職場の大学には「労作教育」というのがあります。

これは身の回りの整理(例えば寮清掃、風呂掃除など)や花壇や畑のお手入れ、学校の清掃、食堂の厨房手伝いなど、生活に役立つであろう作業を行うことで、生活力を身につけたり、働くということを考える時間とするために行っています。

1週間で3時間くらいなのですが、労働意欲は低く
それに下級学年は授業のコマの一部で実施しているのですが、必修であるにも関わらず単位化されていないのでモチベーションも上がらず

でもまあなんとか学生達は、受け入れなくてはならない現実に直面して受け入れてくれており、我々としても、社会で働く中で自分自身に気づく事って色々あるだろうから、と大きく見守っています。


先日、私が所属する労作部門で
「労作時間を振り替えて早く帰りたい」
と言い出した学生がいました。

でも当然ながらそう考える学生は昔から少なくないわけで、
早く帰りたいのはみんな同じ気持ちなのです。

それを認めてしまったら、歯止めが利かなくなる恐れが有ります。
「言えば自分の都合の良いようにしてくれる」という甘えが出てきます。
そんなのは社会では通用しない。

それに振替という方法はあくまでもこちら(教職員)側の配慮であって、単位を落とさないための最終手段です。
しかし学生はまるで自分の当然の権利のように言ってきました。
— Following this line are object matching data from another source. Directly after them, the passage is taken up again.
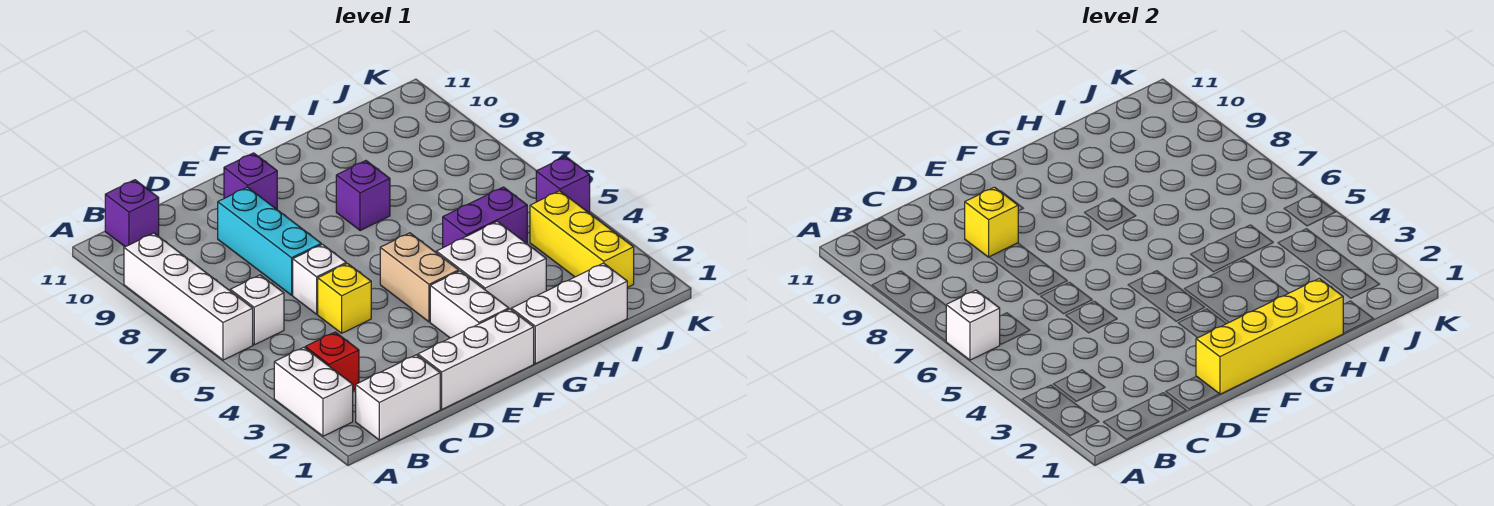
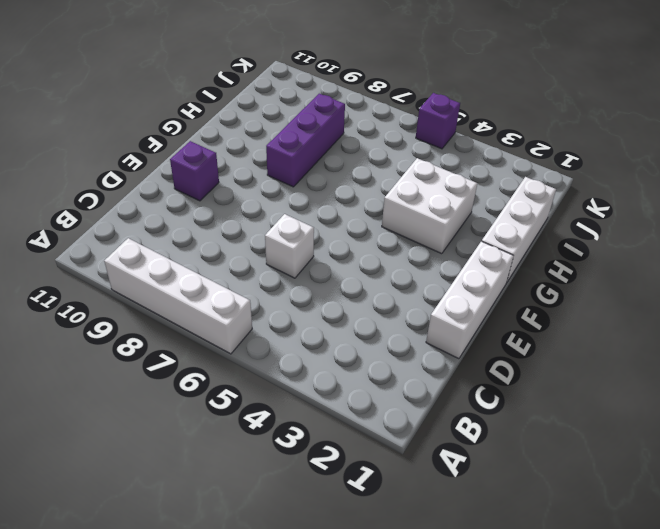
purple 1x3 brick [266,94,345,187] -> purple 1x1 brick [336,161,390,231]
none -> white 1x2 brick [274,347,353,436]
none -> white 1x2 brick [356,355,440,440]
none -> red 1x1 brick [305,332,359,390]

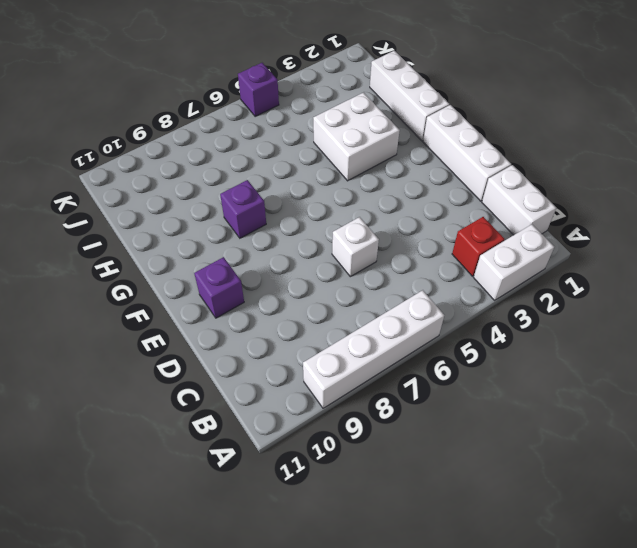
none -> white 1x1 brick [230,275,284,345]
none -> purple 1x1 brick [105,180,159,247]
none -> yellow 1x1 brick [318,263,371,333]

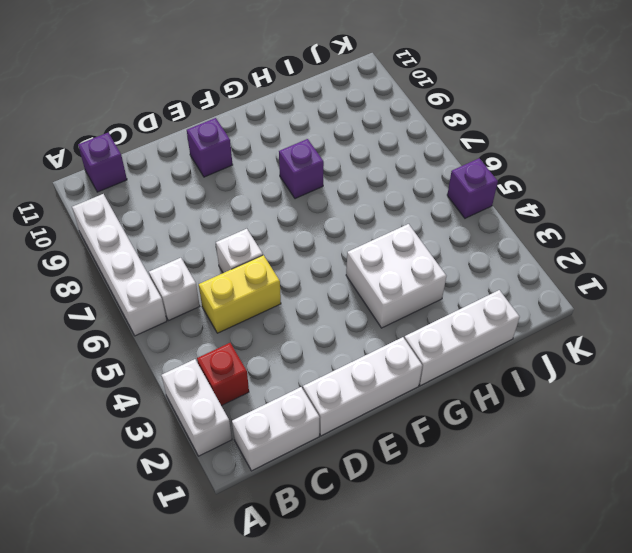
yellow 1x2 brick [199,255,281,333] -> yellow 1x1 brick [318,263,371,333]
none -> cyan 1x3 brick [218,187,321,295]
none -> white 1x2 brick [430,271,509,338]
none -> tan 1x2 brick [380,233,459,322]

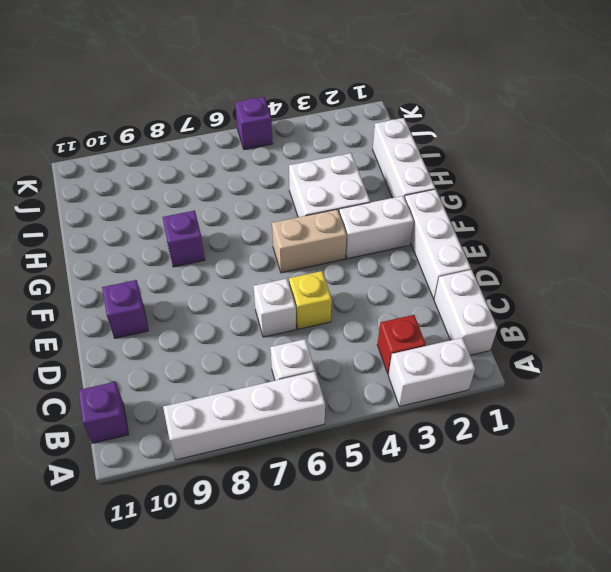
none -> cyan 1x3 brick [218,187,321,295]
none -> purple 1x2 brick [443,187,527,248]
none -> yellow 1x3 brick [530,191,634,288]

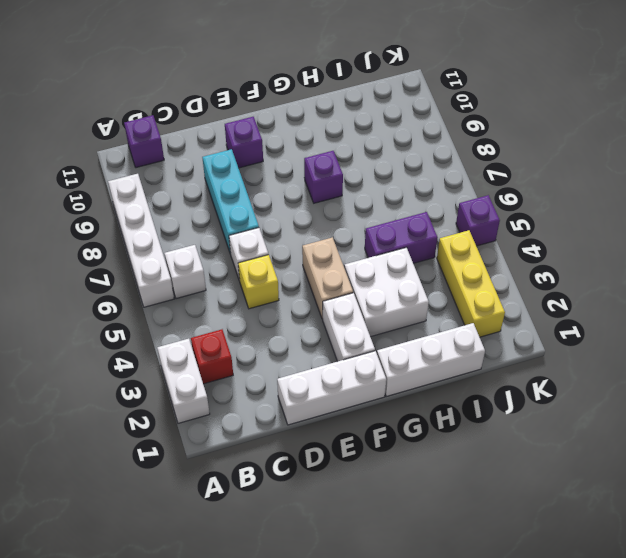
none -> white 1x2 brick [356,355,440,440]
none -> white 1x1 brick [946,290,1000,360]
none -> yellow 1x1 brick [965,187,1018,257]

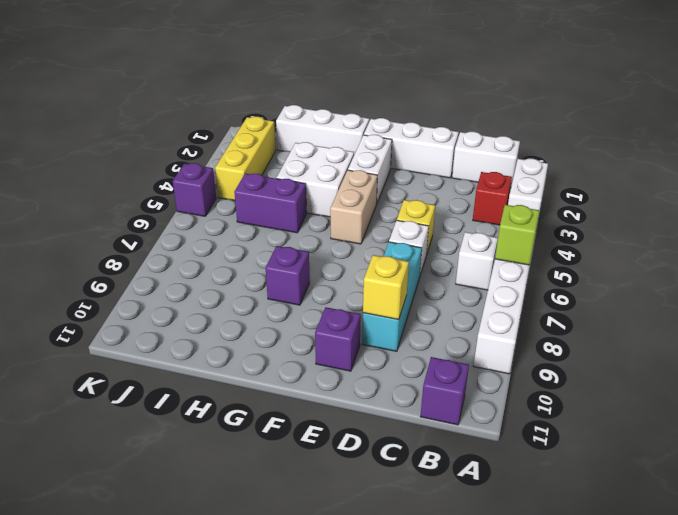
lime 1x1 brick [495,205,539,265] -> white 1x1 brick [946,290,1000,360]
none -> yellow 1x4 brick [1196,278,1343,394]

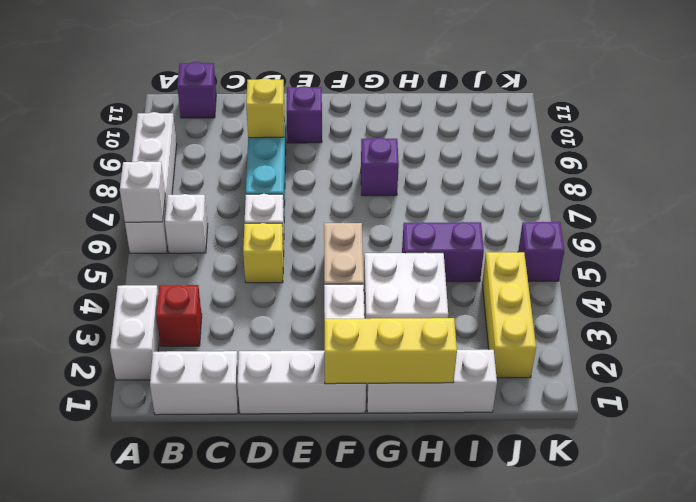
yellow 1x3 brick [325,318,457,384] -> yellow 1x4 brick [1196,278,1343,394]

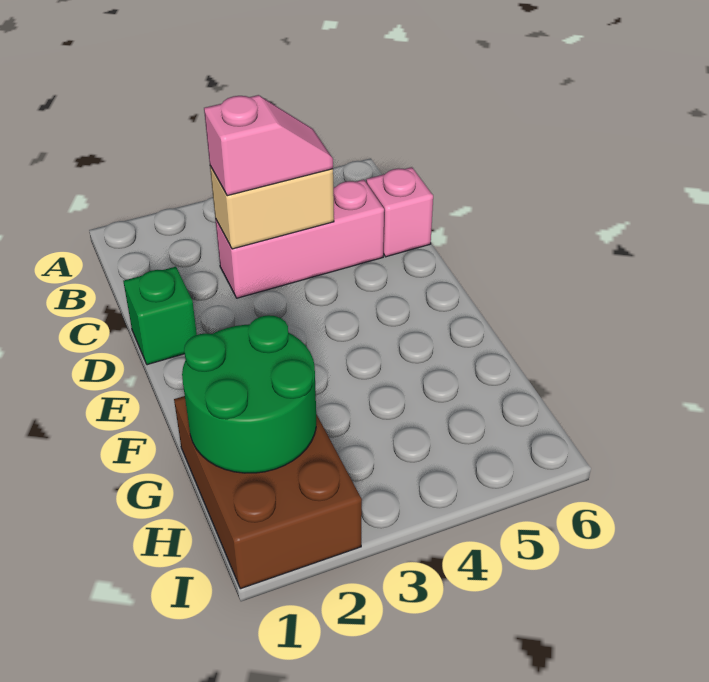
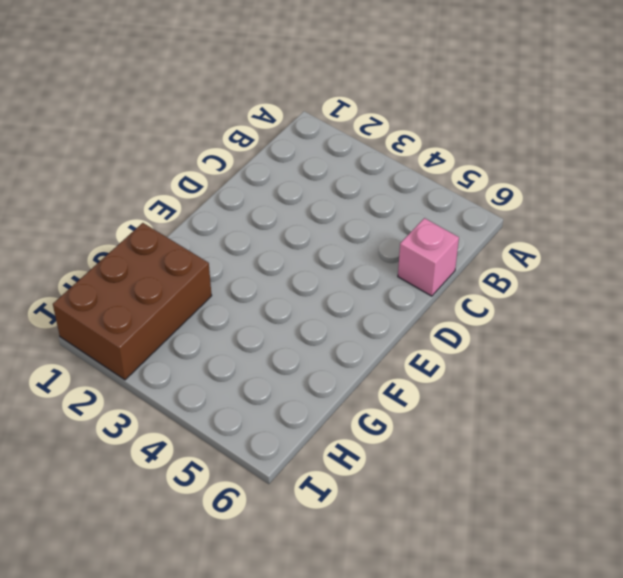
none -> pink 1x3 brick [215,180,384,298]
none -> green 1x1 brick [123,267,197,365]

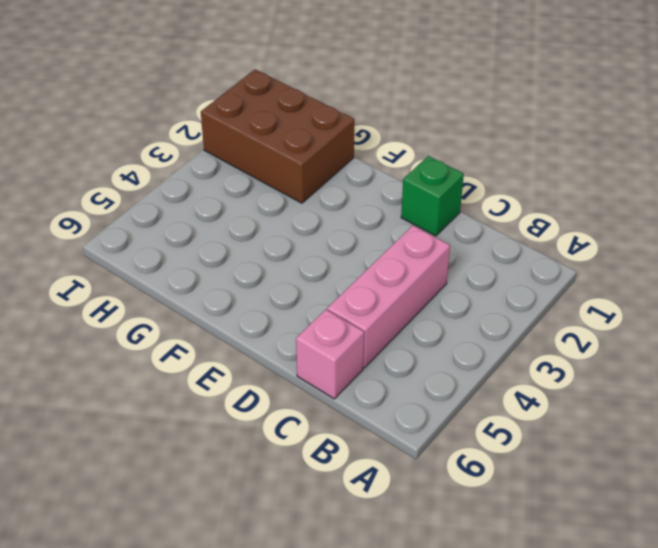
none -> tan 1x2 brick [210,166,334,249]
none -> green 2x2 round brick [182,315,316,473]

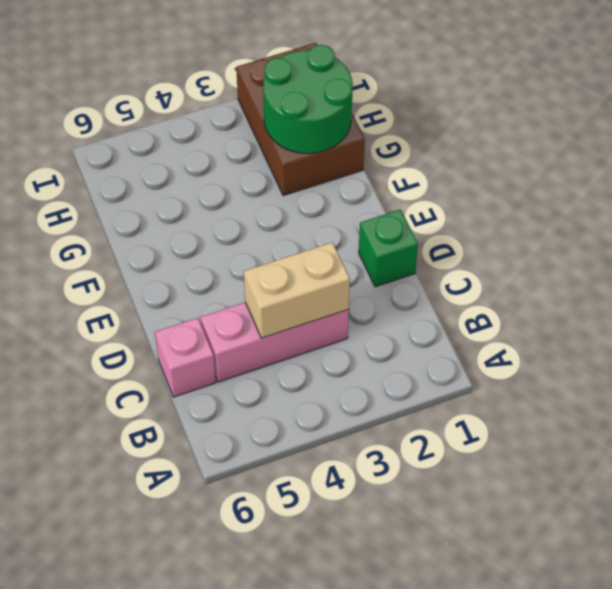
none -> pink 1x2 slope [204,95,333,196]

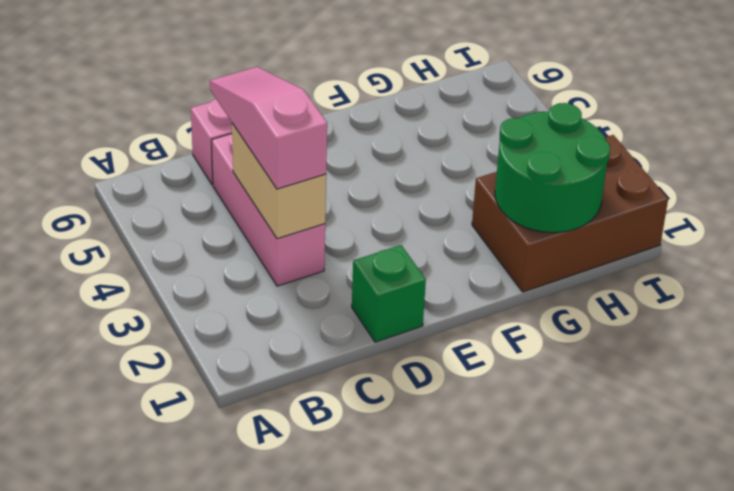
pink 1x3 slope [210,67,327,189] -> pink 1x2 slope [204,95,333,196]

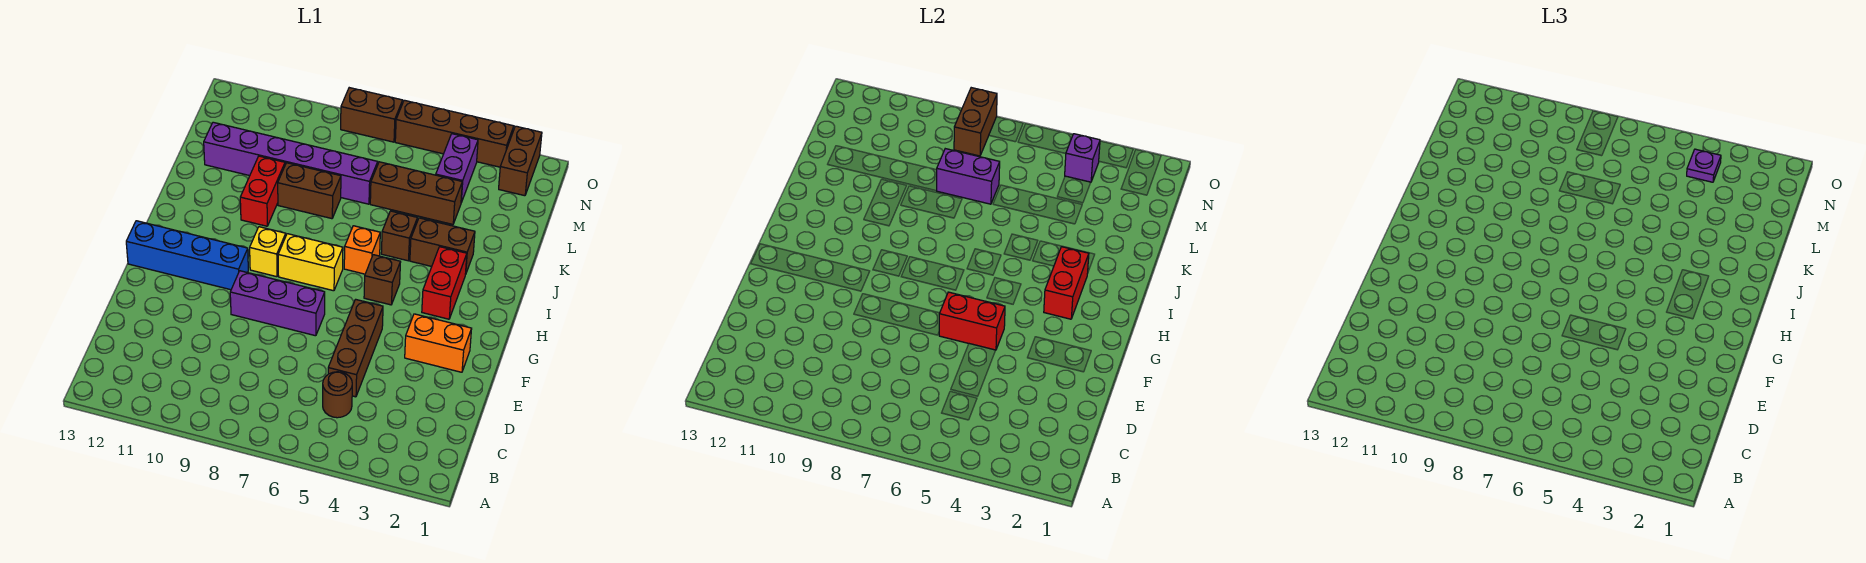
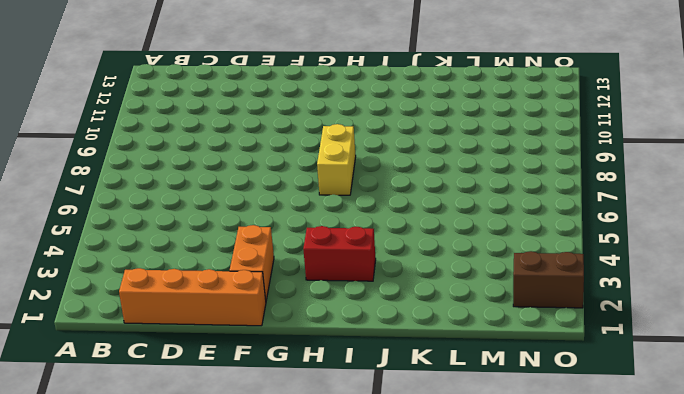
orange 1x4 brick [119,268,266,326] -> none
none -> brown 1x1 round brick [323,372,352,418]
none -> brown 1x3 brick [328,299,383,397]
none -> purple 1x3 brick [230,271,325,336]

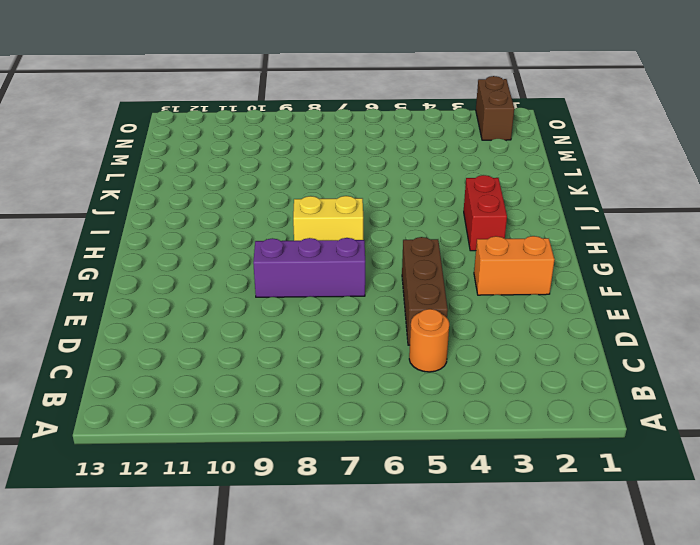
orange 1x1 round brick [409,309,449,372] -> brown 1x1 round brick [323,372,352,418]
none -> blue 1x4 brick [126,221,248,290]
none -> brown 1x1 brick [364,255,401,305]
none -> yellow 1x1 brick [250,227,286,277]

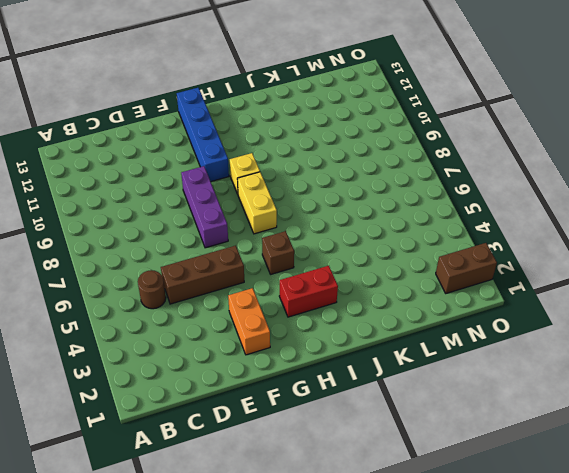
none -> orange 1x1 brick [344,226,380,274]
none -> brown 1x2 brick [410,218,475,273]
none -> brown 1x1 brick [381,211,417,261]

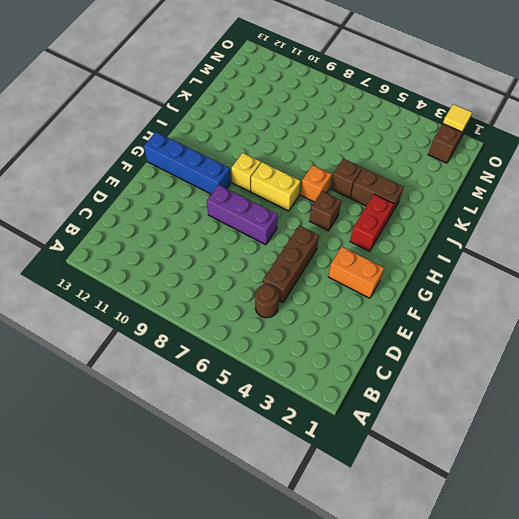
yellow 1x1 tile [443,104,472,132] -> none
none -> red 1x2 brick [240,156,285,226]
none -> brown 1x2 brick [278,163,341,219]
none -> brown 1x3 brick [370,162,462,224]

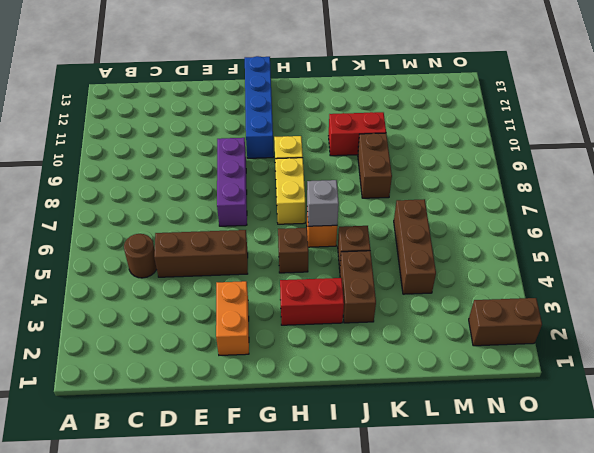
grey 1x1 brick [307,180,339,226] -> none
none -> purple 1x6 brick [204,122,378,204]
none -> purple 1x2 brick [436,134,478,202]
none -> brown 1x4 brick [395,100,514,167]

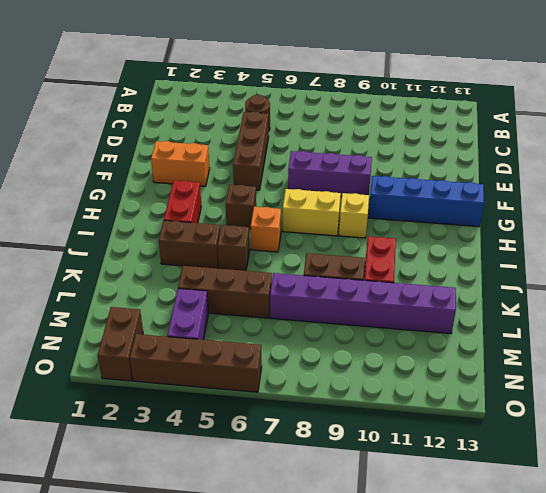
none -> brown 1x2 brick [341,88,403,142]
none -> red 1x2 brick [939,292,1005,350]
none -> red 1x2 brick [1044,247,1089,319]

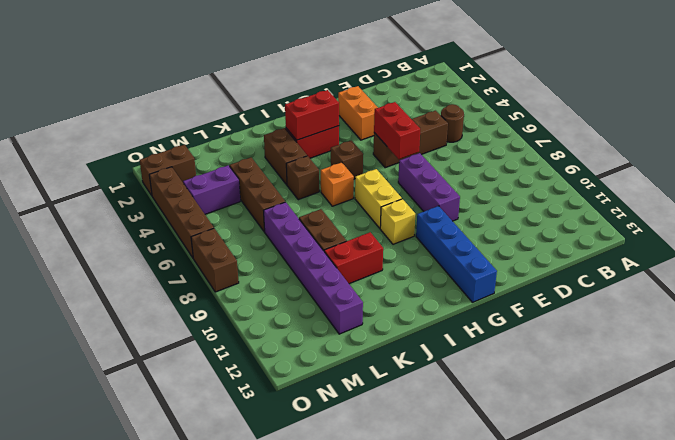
none -> purple 1x2 brick [937,149,1000,204]
none -> purple 1x1 brick [1065,134,1100,182]
none -> brown 1x2 brick [954,88,997,156]

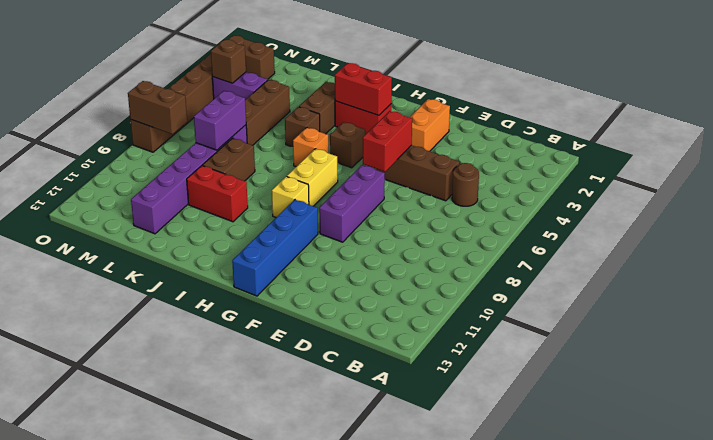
brown 1x1 brick [211,39,246,83] -> purple 1x1 brick [1065,134,1100,182]
none -> purple 1x1 plate [1687,149,1721,182]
(そうじゃないだろ~!)

   

責任者へ報告し、さらに上へ挙げてもらって相談したところ
「それは理由にならないので断る
という事になり、本人に“その理由は認められない”と話をしました。


              


昨日、振替を申し出て断られた学生が労作へやってきました。
まあ断った職員に目を合わせないのは当然のこと(苦笑)

すると一緒の班の学生がやってきて声をかけていました。

「あれ?帰らなかったんだ!」

「う、うん・・・

「よかった~みんな帰っちゃうと3人になっちゃって大変だから、実は困ってたんだ~


彼女は気づいたみたいです。
自分は早く帰りたい。
だから振替すれば単位はもらえるからいいんじゃないか。
だけどそれをすると気づかぬうちに周りの人に迷惑をかけていたかもしれない、ということを。


教職員がそのことを話して聞かせるのは簡単です。
しかしそれは彼女にとっては「聞かないふりをすることができる」話でしょう。

私はこの会話を聞いた時に、気づけてよかったなあ、という気持ちと、声をかけて素直な気持ちをさらっと言ってくれた学生に感謝しました。

              

学生達はひとりの人として、看護師として成長するために、無条件で助けてくれる友人や仲間を学生生活の中で見つけ、一緒に苦労していきます。
それは人生をより豊かにすることでしょう。